The movie portrayed its crimefighters as six middle-aged business men in suits and wearing masks. Through means left unexplained in the movie, the men obtained warrants for tax evasion and arson against Scorpio and his gang members, and promised to have some of them deported and their lawyer disbarred.

==Context==
The film was Ralph Bellamy's first screen role in what became a six-decade career. Despite being billed seventh in the cast, Clark Gable has more screen time than this implies, and much greater impact. Beery and Gable made Hell Divers (1932) the following year, this time with Gable's role and billing almost as large as Beery's. Beery, Harlow and Gable would work together again four years later in the epic seafaring adventure China Seas (1935), only with their billing reversed and all three names (Gable, Harlow and Beery) above the title.

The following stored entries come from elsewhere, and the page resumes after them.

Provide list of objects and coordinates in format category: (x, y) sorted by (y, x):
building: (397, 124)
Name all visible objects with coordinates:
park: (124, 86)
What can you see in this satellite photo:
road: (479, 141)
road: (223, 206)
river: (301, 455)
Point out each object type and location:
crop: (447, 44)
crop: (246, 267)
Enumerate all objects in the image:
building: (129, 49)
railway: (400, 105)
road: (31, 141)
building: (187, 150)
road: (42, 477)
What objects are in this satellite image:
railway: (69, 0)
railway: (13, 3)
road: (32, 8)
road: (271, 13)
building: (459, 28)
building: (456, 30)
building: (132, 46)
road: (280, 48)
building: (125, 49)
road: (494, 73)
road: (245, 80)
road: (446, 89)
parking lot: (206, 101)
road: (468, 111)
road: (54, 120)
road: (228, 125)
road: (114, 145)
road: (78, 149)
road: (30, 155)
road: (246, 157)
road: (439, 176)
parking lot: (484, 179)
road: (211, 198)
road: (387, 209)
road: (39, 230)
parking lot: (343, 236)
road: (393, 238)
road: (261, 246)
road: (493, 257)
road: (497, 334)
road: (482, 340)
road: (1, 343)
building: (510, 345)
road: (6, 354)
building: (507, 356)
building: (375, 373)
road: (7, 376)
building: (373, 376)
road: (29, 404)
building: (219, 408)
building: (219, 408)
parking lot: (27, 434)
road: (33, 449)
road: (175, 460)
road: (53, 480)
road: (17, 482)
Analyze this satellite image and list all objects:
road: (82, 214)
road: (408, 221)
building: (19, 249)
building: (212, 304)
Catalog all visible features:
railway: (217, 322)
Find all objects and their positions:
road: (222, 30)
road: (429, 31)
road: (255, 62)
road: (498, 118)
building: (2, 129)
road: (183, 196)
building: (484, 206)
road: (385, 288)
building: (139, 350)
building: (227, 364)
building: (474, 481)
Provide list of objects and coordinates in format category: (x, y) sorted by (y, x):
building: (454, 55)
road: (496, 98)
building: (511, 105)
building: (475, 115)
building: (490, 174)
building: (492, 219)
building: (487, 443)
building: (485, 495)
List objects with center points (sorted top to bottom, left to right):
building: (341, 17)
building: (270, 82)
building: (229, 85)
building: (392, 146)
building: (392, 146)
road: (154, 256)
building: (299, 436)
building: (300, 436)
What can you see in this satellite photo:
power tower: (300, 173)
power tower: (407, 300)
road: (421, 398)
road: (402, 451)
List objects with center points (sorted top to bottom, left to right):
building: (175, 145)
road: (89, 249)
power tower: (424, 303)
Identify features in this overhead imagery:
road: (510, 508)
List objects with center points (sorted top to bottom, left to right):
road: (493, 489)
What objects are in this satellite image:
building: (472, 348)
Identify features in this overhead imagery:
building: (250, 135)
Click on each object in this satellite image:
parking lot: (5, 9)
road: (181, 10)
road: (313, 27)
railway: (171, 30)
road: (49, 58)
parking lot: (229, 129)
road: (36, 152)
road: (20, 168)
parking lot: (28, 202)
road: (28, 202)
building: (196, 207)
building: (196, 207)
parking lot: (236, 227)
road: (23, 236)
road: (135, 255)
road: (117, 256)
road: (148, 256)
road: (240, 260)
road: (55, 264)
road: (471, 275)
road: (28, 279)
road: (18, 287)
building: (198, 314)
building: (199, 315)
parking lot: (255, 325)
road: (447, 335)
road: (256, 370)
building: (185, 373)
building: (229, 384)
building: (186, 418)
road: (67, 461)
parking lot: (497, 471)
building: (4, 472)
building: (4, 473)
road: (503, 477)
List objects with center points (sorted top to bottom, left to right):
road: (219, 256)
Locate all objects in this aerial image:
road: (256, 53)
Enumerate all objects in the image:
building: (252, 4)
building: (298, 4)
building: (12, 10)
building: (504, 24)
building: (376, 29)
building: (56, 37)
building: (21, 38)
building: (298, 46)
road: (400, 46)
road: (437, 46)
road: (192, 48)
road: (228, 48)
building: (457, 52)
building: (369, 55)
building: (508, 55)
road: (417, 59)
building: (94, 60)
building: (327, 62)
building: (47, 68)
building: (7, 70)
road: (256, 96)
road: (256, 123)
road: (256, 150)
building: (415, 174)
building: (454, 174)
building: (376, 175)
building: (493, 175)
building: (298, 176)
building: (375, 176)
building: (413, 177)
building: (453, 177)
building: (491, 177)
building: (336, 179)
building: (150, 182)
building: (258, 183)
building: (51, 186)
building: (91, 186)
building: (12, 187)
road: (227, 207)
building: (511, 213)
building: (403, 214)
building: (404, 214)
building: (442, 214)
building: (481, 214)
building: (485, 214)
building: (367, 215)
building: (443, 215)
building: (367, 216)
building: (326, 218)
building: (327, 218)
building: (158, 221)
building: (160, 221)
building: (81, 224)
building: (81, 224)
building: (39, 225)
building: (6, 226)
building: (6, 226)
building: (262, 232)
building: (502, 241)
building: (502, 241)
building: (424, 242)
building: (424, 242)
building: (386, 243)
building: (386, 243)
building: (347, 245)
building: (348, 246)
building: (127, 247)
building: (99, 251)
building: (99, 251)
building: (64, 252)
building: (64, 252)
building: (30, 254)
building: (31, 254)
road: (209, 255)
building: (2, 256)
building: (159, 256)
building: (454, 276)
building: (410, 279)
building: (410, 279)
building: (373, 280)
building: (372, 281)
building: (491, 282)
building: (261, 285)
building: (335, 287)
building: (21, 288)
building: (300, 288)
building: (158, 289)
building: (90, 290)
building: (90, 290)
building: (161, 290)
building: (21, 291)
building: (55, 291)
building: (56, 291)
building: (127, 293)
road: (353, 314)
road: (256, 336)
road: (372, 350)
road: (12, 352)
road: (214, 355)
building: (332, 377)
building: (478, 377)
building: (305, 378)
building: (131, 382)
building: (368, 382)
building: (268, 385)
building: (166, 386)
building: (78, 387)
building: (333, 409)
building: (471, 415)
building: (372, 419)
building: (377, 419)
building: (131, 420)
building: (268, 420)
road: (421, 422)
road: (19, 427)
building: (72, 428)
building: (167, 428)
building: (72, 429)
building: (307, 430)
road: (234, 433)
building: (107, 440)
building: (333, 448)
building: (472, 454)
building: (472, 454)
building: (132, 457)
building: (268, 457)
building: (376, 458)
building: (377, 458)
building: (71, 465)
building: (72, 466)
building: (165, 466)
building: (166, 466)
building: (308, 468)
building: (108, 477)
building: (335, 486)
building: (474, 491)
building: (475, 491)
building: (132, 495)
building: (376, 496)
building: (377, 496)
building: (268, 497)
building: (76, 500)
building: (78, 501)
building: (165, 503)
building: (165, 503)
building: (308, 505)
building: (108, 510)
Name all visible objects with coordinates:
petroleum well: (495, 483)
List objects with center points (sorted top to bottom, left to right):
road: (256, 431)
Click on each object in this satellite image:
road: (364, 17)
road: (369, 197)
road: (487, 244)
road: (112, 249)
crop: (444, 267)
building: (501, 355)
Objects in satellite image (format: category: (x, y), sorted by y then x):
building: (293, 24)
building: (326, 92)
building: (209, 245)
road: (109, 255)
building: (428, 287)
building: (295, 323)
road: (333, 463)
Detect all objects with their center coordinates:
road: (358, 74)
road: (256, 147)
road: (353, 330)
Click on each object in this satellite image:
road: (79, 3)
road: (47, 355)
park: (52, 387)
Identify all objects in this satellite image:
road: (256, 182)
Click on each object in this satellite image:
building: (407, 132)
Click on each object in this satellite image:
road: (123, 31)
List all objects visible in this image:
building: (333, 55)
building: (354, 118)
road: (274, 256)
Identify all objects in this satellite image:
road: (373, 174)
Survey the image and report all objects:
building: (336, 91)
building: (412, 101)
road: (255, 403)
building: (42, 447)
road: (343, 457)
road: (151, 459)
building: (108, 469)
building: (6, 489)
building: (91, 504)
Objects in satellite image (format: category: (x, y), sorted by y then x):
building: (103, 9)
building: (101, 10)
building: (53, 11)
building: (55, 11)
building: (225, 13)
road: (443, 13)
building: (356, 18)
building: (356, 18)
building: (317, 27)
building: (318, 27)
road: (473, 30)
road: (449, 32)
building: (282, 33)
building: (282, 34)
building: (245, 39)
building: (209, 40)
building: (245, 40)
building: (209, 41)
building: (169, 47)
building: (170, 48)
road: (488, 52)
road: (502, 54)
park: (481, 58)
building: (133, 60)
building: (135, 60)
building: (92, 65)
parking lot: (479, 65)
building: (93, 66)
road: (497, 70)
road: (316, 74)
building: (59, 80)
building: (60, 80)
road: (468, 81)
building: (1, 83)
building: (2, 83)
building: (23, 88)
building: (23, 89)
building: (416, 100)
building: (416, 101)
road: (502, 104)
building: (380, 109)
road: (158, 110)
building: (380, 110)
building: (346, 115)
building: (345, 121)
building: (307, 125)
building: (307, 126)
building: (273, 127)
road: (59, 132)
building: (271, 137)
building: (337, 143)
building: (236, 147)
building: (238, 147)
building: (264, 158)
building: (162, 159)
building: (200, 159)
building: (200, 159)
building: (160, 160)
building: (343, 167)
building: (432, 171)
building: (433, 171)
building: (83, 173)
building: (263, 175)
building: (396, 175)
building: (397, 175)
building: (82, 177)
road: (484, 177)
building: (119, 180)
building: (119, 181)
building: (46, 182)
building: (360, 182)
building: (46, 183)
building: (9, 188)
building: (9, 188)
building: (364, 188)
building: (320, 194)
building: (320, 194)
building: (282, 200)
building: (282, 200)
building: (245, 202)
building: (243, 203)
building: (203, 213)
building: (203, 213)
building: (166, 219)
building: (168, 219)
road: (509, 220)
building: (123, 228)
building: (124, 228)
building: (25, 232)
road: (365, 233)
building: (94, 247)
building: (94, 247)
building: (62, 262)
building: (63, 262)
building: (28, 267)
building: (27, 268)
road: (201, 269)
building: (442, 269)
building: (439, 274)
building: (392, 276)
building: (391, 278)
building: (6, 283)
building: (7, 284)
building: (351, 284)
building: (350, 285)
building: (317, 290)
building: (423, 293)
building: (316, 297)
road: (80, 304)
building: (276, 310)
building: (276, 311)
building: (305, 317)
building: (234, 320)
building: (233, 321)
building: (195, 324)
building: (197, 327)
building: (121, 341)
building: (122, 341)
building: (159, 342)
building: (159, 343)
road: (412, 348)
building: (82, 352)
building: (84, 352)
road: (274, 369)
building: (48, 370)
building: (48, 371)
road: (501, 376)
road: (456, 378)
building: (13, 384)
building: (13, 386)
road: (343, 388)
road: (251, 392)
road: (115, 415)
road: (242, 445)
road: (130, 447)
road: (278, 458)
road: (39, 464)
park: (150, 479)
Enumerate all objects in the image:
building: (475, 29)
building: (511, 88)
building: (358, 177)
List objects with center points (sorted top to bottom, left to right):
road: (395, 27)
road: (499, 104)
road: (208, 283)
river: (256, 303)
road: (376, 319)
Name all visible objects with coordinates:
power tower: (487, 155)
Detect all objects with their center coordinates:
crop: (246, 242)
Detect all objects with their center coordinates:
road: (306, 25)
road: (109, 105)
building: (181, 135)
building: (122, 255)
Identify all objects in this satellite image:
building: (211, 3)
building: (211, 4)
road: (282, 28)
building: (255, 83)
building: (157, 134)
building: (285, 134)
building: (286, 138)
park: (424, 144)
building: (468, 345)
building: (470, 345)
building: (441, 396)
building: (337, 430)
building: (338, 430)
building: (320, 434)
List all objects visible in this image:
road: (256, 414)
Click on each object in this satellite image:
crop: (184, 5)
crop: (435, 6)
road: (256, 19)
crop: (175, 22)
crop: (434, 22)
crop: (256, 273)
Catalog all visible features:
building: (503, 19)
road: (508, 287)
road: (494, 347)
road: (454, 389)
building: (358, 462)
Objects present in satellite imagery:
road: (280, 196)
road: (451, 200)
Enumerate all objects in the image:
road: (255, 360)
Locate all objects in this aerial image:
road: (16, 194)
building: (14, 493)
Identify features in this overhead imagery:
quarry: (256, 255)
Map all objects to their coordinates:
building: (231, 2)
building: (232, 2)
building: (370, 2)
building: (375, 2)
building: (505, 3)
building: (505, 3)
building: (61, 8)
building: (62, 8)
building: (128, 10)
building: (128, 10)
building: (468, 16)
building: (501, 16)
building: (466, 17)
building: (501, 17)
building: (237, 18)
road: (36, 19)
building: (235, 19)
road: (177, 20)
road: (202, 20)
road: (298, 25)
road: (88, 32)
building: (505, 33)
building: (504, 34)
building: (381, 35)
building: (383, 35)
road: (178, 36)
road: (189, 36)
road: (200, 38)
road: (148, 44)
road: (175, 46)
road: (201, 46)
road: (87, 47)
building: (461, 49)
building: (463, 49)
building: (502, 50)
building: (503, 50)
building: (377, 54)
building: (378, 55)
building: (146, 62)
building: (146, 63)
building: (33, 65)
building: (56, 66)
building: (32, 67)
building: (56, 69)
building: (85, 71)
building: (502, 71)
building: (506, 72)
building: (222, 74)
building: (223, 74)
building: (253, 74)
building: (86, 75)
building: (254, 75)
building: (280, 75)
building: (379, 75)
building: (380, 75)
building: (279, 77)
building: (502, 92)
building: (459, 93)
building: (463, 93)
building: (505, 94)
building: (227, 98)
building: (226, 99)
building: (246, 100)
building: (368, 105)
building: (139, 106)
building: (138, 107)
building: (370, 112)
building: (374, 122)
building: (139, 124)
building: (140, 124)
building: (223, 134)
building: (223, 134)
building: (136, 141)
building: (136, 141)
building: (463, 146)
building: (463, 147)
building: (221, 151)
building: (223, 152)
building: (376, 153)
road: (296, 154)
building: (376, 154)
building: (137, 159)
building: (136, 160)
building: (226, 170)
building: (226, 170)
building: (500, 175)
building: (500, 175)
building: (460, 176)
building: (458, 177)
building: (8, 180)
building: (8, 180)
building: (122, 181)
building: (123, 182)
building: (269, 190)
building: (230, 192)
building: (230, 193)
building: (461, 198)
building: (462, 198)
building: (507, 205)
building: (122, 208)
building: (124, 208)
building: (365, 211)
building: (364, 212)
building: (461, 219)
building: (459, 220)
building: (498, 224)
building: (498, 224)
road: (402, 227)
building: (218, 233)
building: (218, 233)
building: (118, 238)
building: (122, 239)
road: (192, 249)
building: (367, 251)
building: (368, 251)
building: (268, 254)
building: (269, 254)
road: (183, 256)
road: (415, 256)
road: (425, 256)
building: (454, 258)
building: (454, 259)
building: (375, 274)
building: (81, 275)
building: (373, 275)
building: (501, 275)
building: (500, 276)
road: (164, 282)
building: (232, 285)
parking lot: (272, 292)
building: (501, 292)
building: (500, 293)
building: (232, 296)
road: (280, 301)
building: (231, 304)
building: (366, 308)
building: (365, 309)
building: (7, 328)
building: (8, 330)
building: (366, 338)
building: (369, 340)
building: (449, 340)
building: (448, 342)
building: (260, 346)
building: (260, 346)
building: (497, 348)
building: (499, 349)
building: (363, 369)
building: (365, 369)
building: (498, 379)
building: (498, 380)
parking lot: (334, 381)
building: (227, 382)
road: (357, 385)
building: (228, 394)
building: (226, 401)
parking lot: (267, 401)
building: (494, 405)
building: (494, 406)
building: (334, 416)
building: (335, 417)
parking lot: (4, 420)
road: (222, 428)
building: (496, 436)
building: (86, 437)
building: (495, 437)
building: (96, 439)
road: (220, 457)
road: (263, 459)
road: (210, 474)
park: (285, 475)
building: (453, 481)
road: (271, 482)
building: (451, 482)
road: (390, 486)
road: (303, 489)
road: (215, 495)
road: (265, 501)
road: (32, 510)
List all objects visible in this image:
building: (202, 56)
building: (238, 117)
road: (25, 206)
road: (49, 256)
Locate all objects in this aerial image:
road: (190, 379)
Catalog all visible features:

Harlow and Gable would work together in five other films, Red Dust (1932), Hold Your Man (1933), China Seas (1935), Wife vs. Secretary (1936) and Saratoga (1937).

Harlow and Lewis Stone would work together in four other films, Red-Headed Woman (1932), The Girl from Missouri (1934), China Seas (1935) and Suzy (1936).

==Box-office==
According to MGM records, the film earned $708,000 in the US and Canada and $286,000 elsewhere resulting in a profit of $148,000.